Non-market-linked-guaranteed policies are sold with the promise of safe returns. This attracts a lot of investors who are afraid of market fluctuations. The guaranteed additions in these schemes are only 4-6% per annum, but many times customers are misled by using example charts showing different hypothetical rates of return as actual potential returns. Agent commission in such schemes remains very high, due to which efforts are made to mis-sell them with great vigor. Generally such schemes are not beneficial for investors.
Also read: Conservative Hybrid Fund: A scheme that gives double returns from FD with less risk, what is special in this conservative hybrid fund?

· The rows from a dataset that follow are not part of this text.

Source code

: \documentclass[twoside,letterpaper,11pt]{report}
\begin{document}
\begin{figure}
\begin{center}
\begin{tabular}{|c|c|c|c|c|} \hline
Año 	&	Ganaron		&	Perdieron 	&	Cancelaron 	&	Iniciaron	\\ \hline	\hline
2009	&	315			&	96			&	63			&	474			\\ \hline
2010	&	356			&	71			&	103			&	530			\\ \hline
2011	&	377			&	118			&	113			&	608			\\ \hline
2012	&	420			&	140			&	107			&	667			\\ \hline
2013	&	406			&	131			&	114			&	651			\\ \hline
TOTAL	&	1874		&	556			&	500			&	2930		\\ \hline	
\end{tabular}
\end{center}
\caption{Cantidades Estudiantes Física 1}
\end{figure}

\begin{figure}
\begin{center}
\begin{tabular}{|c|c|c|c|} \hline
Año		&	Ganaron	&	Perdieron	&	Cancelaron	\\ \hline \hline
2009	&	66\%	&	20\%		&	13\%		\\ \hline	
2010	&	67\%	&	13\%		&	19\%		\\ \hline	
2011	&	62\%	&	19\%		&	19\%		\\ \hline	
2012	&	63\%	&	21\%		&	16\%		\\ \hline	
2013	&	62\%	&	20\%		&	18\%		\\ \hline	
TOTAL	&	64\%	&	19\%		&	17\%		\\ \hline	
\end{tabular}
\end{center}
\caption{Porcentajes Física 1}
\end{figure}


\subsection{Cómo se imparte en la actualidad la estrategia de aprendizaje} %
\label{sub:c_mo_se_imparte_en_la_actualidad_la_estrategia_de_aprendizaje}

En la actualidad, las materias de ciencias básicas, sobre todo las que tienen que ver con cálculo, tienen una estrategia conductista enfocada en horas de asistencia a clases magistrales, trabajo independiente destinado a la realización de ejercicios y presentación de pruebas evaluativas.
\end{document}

What to do to avoid misunderstandings
If you want to avoid becoming a victim of misunderstanding while buying an insurance policy, then keep these things in mind:
-
Get complete information about the insurance product. For this, understand thoroughly all the conditions and benefits related to the policy.
-
Instead of the rate of return quoted by the insurance agent, look at and analyze the internal rate of return (IRR) of the product.
-
The most important thing is to keep the protection you get from insurance and the returns on investment separate. Always keep in mind that the main objective of an insurance policy is to provide financial security to you and your family. Not giving returns by investing.
While buying an insurance policy, it is very important to keep all the things mentioned above in mind and check the marketing claims. Do not blindly trust the agent’s promises. Do not take any decision in haste under their pressure. If you decide after thinking carefully, not only your future will be secure, but your money will also be secure.